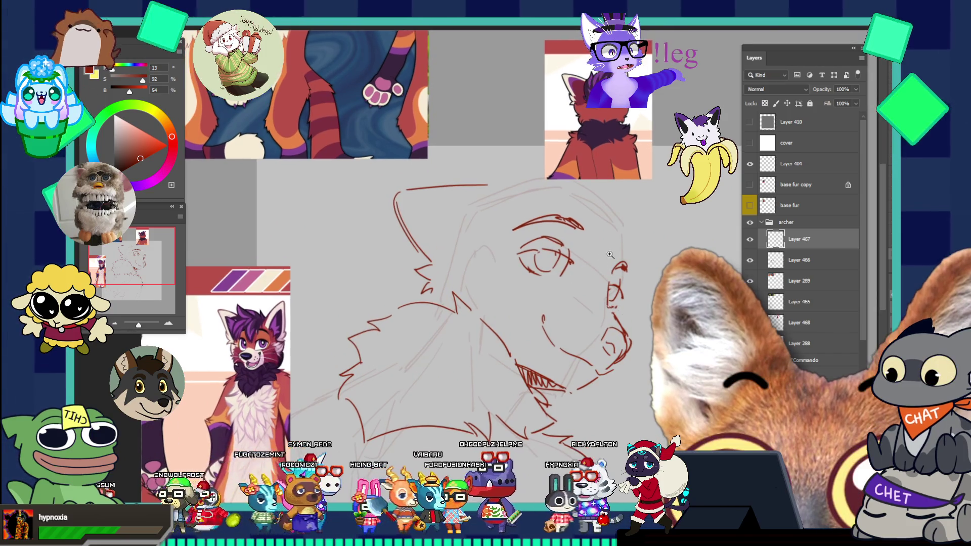
scroll(586, 271, "down", 1)
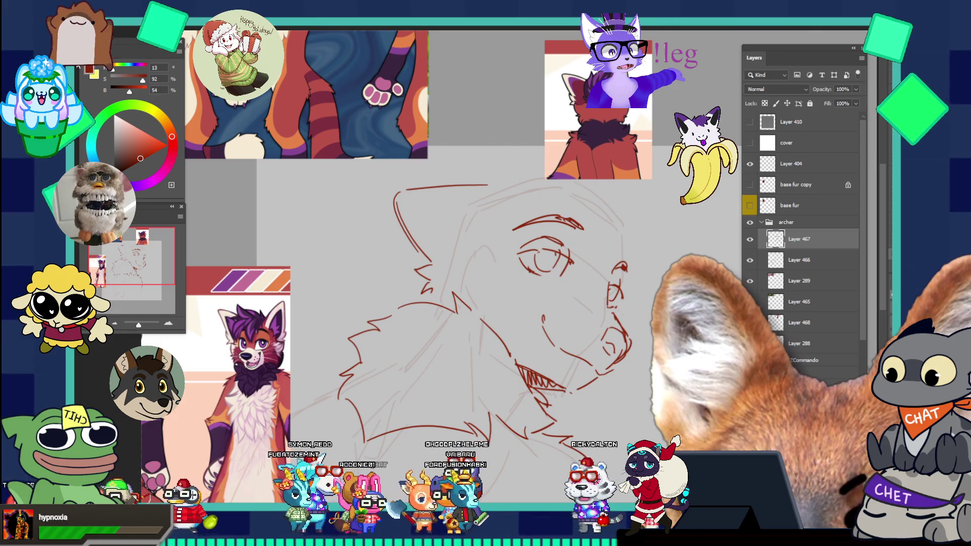
Lasso the eye again and nudge it slightly down and left
mouse_move(531, 285)
left_mouse_down()
mouse_move(586, 253)
mouse_move(591, 202)
left_mouse_up()
key("ctrl+t")
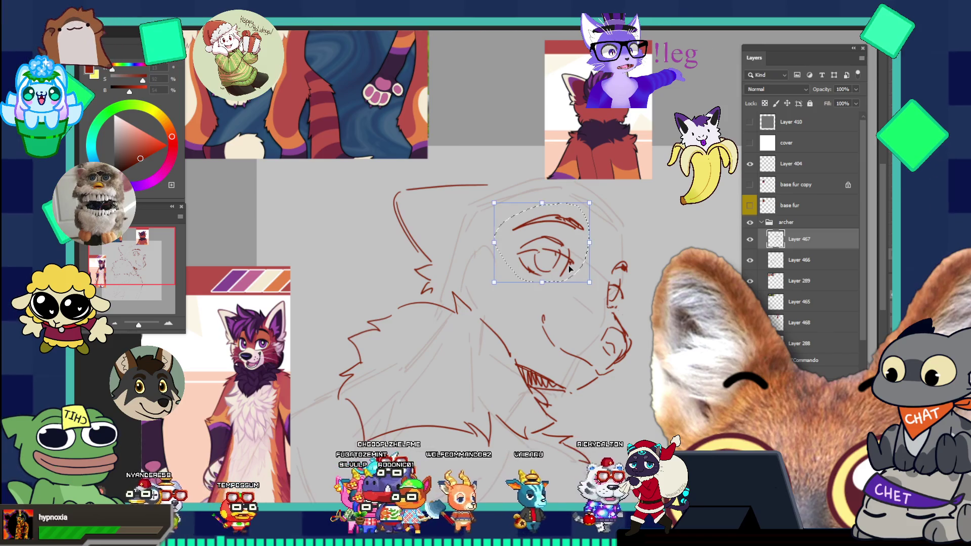
left_click_drag(570, 269, 565, 275)
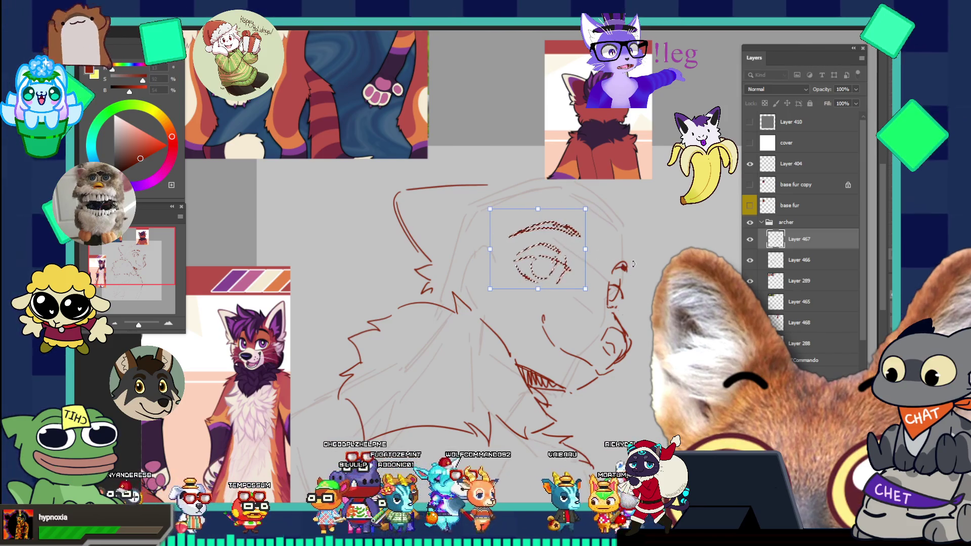
key("Return")
scroll(632, 268, "down", 2)
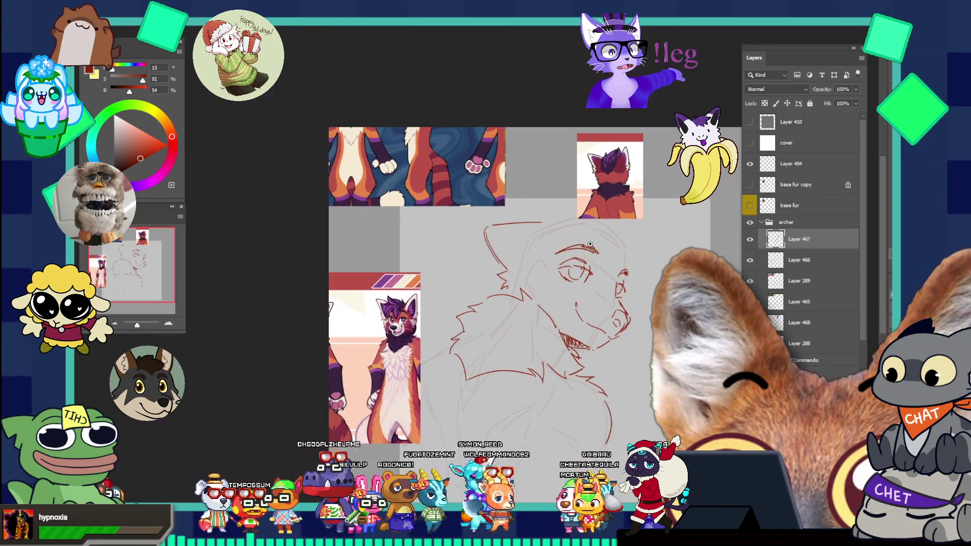
scroll(652, 278, "down", 2)
scroll(656, 279, "up", 4)
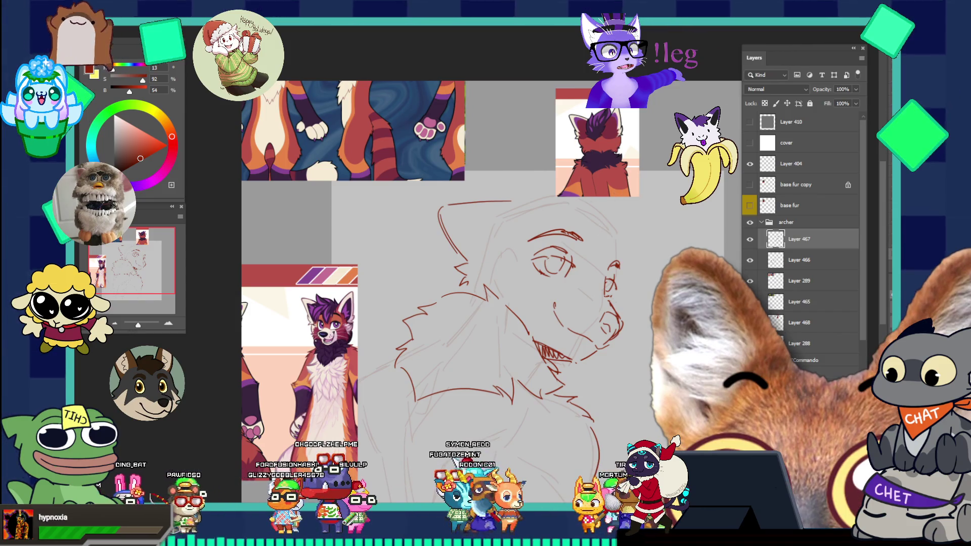
mouse_move(292, 336)
left_mouse_down()
mouse_move(519, 316)
mouse_move(611, 364)
mouse_move(614, 408)
mouse_move(655, 395)
left_mouse_up()
mouse_move(650, 357)
left_mouse_down()
mouse_move(718, 364)
mouse_move(754, 339)
left_mouse_up()
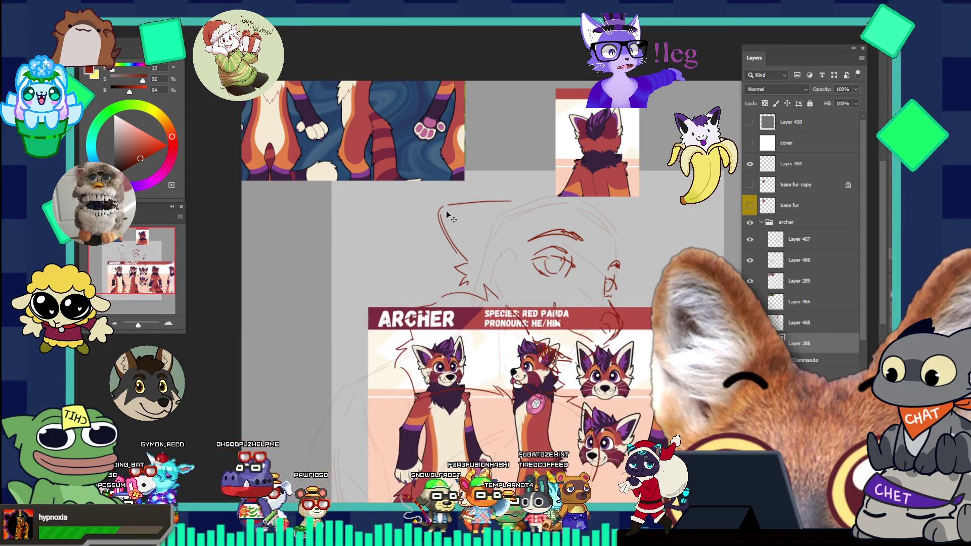
left_click(454, 218, "ctrl")
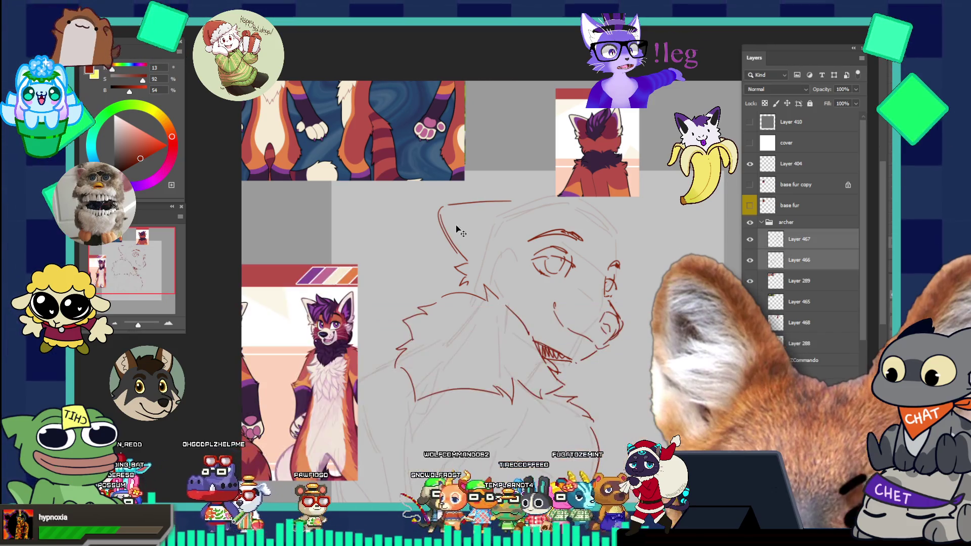
key("ctrl+shift+z")
key("ctrl+shift+z")
key("ctrl+shift+z")
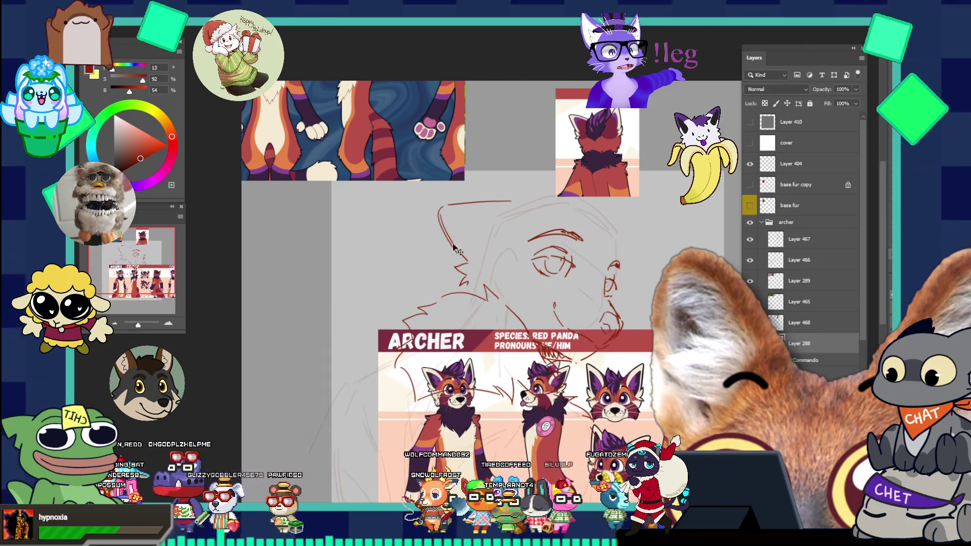
left_click(450, 245, "ctrl")
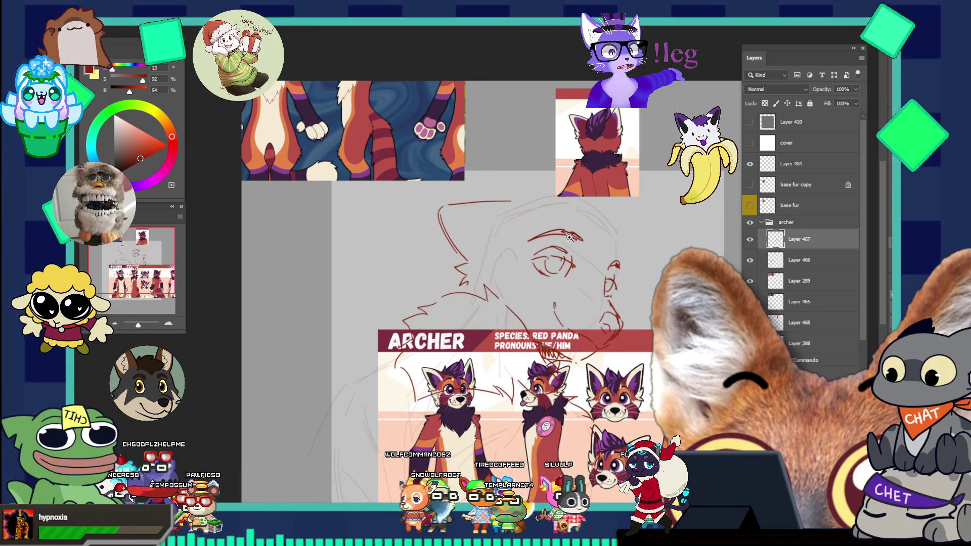
scroll(569, 237, "up", 1)
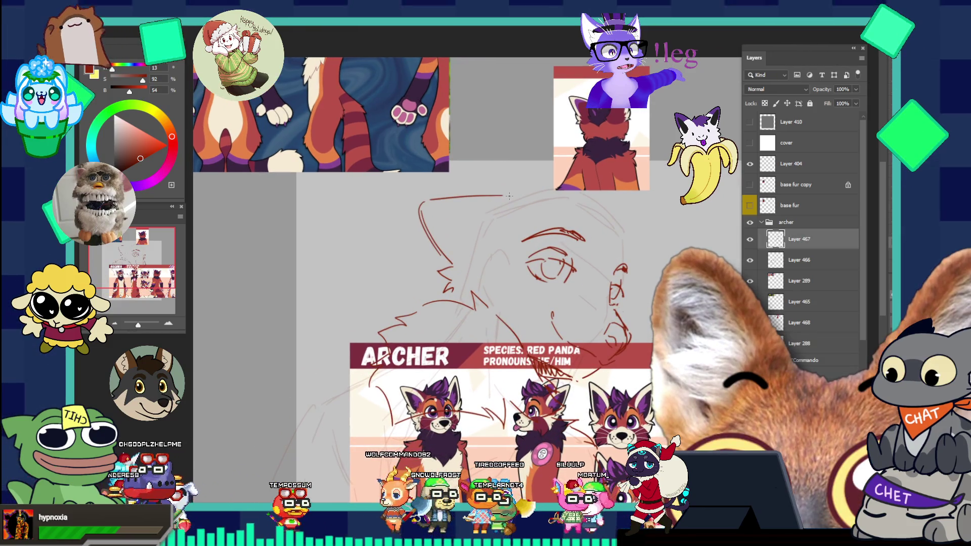
left_click_drag(521, 189, 536, 182)
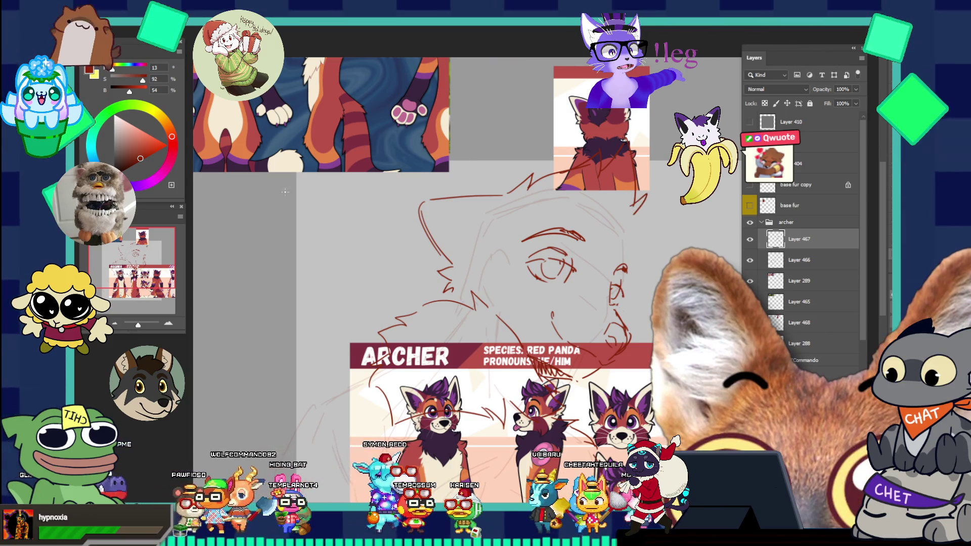
left_click_drag(444, 171, 349, 238)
○ ○ ○ ○ ○ ○ ○
= WHAT YOU ARE ASKED TO DO =
Could you reproduce every entry exactly, leaving out the pictures?

= EXERCISE SOLUTION =
scroll(586, 271, "down", 1)
Lasso the eye again and nudge it slightly down and left
mouse_move(531, 285)
left_mouse_down()
mouse_move(586, 253)
mouse_move(591, 202)
left_mouse_up()
key("ctrl+t")
left_click_drag(570, 269, 565, 275)
key("Return")
scroll(632, 268, "down", 2)
scroll(652, 278, "down", 2)
scroll(656, 279, "up", 4)
mouse_move(292, 336)
left_mouse_down()
mouse_move(519, 316)
mouse_move(611, 364)
mouse_move(614, 408)
mouse_move(655, 395)
left_mouse_up()
mouse_move(650, 357)
left_mouse_down()
mouse_move(718, 364)
mouse_move(754, 339)
left_mouse_up()
left_click(454, 218, "ctrl")
key("ctrl+shift+z")
key("ctrl+shift+z")
key("ctrl+shift+z")
left_click(450, 245, "ctrl")
scroll(569, 237, "up", 1)
left_click_drag(521, 189, 536, 182)
left_click_drag(444, 171, 349, 238)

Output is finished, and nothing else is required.